ИСХОДНЫЙ ТЕКСТ =>

Очень уж измучила нас брехня за десятилетия, истосковались мы по каждому клочку даже разорванной истины! — а так-то не стоила эта работа потерянного времени: нас, взращенцев Архипелага, инфантильный Запад уже не мог обогатить ни мудростью, ни стойкостью.
Домик мой стоял на самом восточном краю посёлка. За калиткою был — арык, и степь, и каждое утро восход. Стоило венуть ветерку из степи, — и лёгкие не могли им надышаться. В сумерки и по ночам, чёрным и лунным, я одиноко расхаживал там и обалдело дышал. Ближе ста метров не было ко мне жилья ни слева, ни справа, ни сзади.
Я вполне смирился, что буду жить здесь, ну если и не «вечно», то по крайней мере лет двадцать (я не верил в наступление общей свободы раньше — и ошибся не много). Я уже никуда как будто и не хотел (хоть и замирало сердце над картой Средней России). Весь мир я ощущал не как внешний, не как манящий, а как прожитый, весь внутри меня, и вся задача оставалась — описывать его.
Я был полон.

Записи набора данных
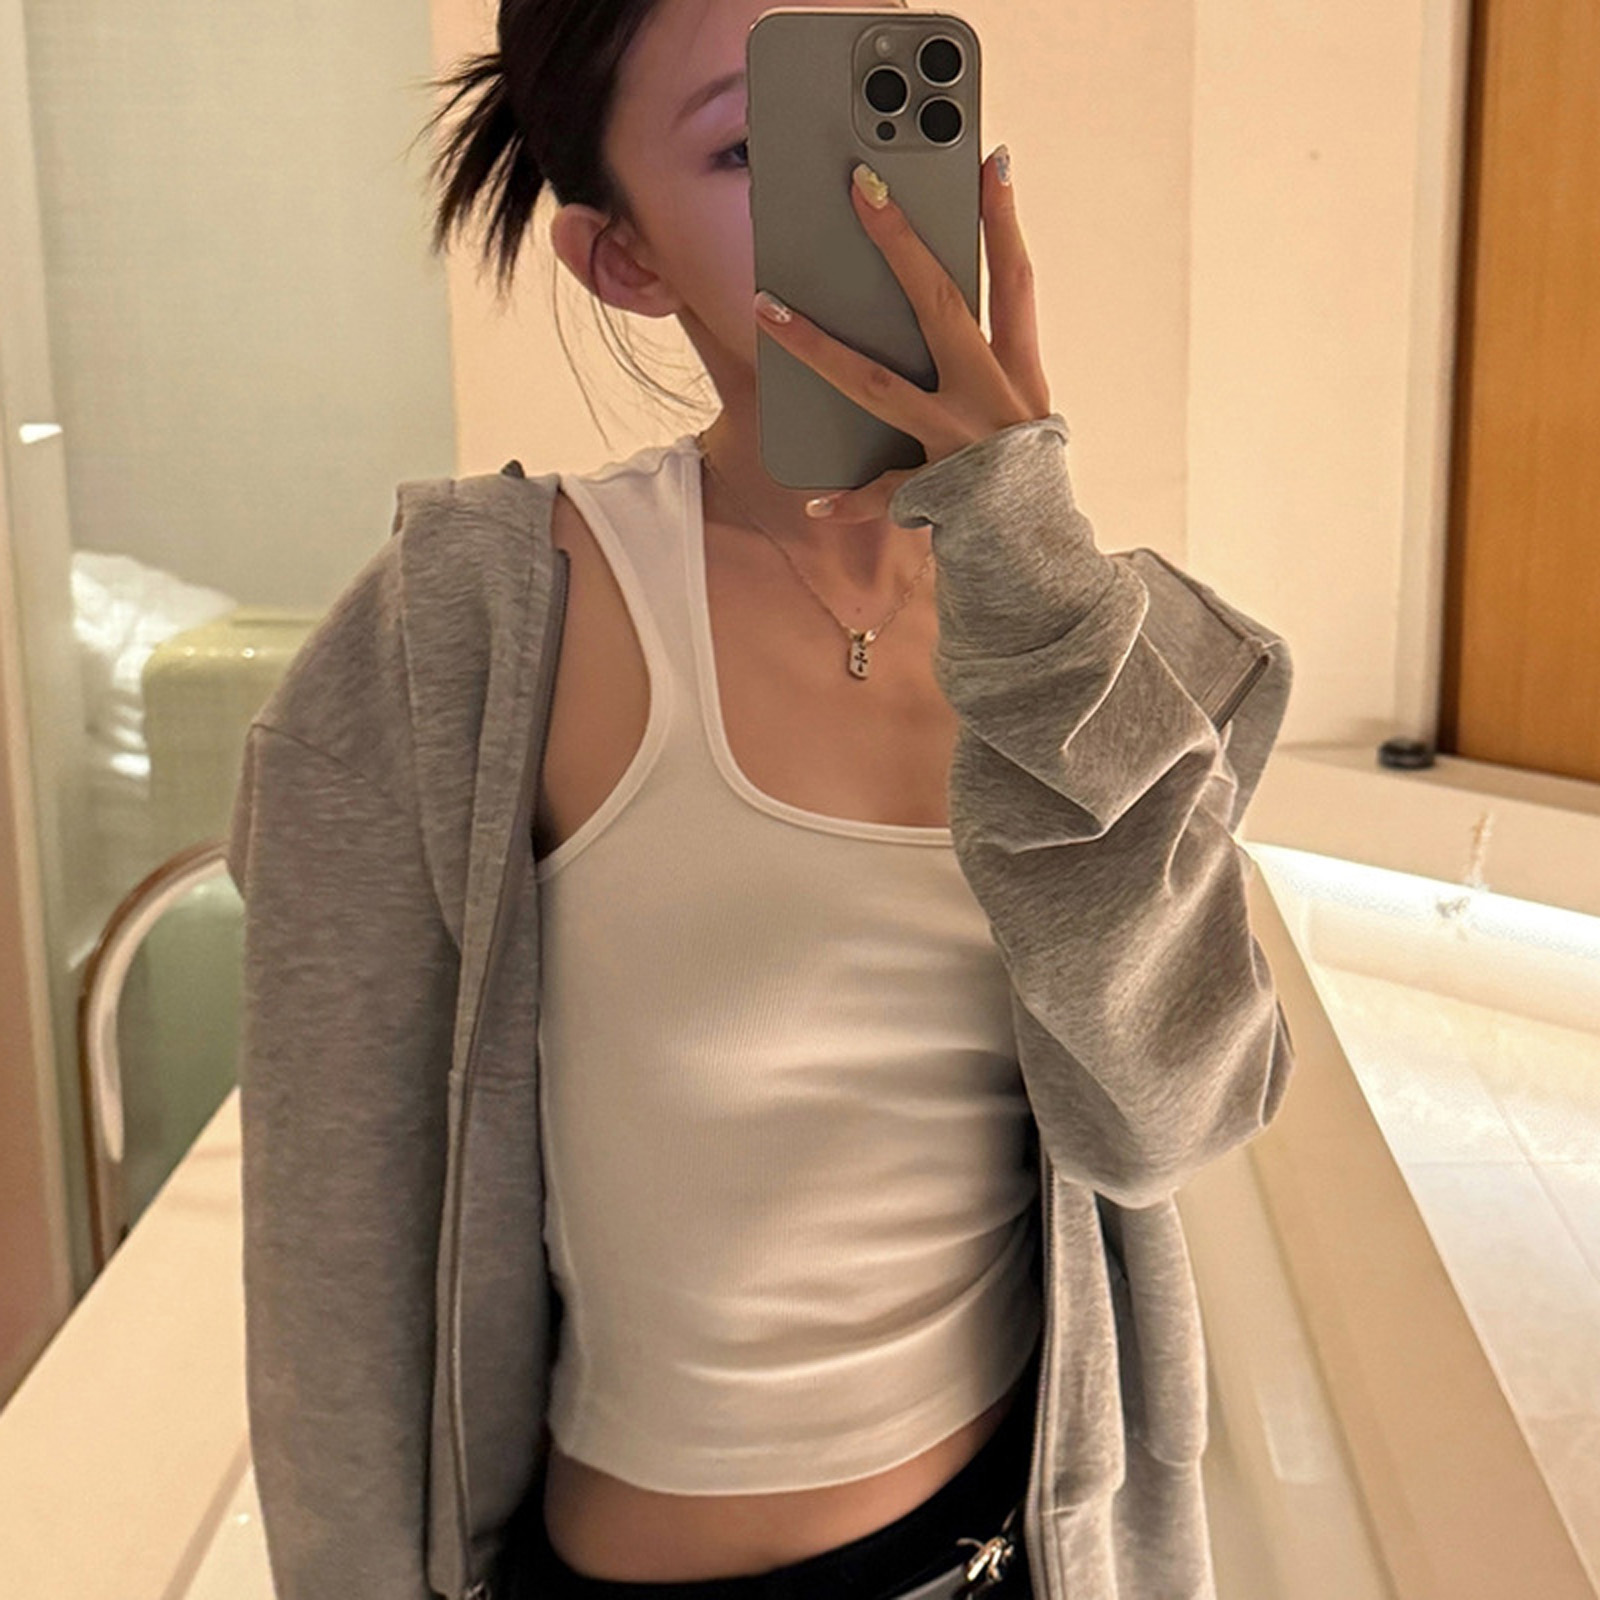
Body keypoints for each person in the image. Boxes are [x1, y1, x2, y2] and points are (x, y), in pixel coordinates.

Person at [225, 3, 1297, 1599]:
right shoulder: (468, 636)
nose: (859, 194)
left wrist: (1032, 575)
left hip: (1018, 1551)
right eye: (749, 144)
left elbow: (1166, 1126)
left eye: (890, 105)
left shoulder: (1121, 656)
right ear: (624, 261)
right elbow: (335, 1255)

ЧТО СДЕЛАТЬ => Сможете ли вы дописать следующую часть текста о жизни в домике на краю степного посёлка, начав сразу после фразы «Я был полон»? Записи никак не связаны с текстом.

ОТВЕТ К ЗАДАНИЮ =>
Друг Радищева Кутузов писал ему в ссылку: 'Горько мне, друг мой, сказать тебе, но… твоё положение имеет свои выгоды. Отделён от всех человеков, отчуждён от всех ослепляющих нас предметов, — тем удачнее имеешь ты странствовать… в самом тебе; с хладнокровием можешь ты взирать на самого тебя, и следовательно, с меньшим пристрастием будешь судить о вещах, на которые ты прежде глядел сквозь покрывало честолюбия и мирских сует. Может быть многое представится тебе в совершенно новом виде'.
Именно так. И дорожа этой очищенной точкой зрения, я вполне осознанно дорожил своею ссылкой.
А она — всё больше шевелилась и волновалась. Комендатура стала просто ласковая и ещё сокращалась. За побег полагалось уже только 5 лет лагерей — да и того не давали. Одна, другая, третья нация переставала отмечаться, потом получала права уезжать. Тревога радости и надежды подёргивала наш ссыльный покой.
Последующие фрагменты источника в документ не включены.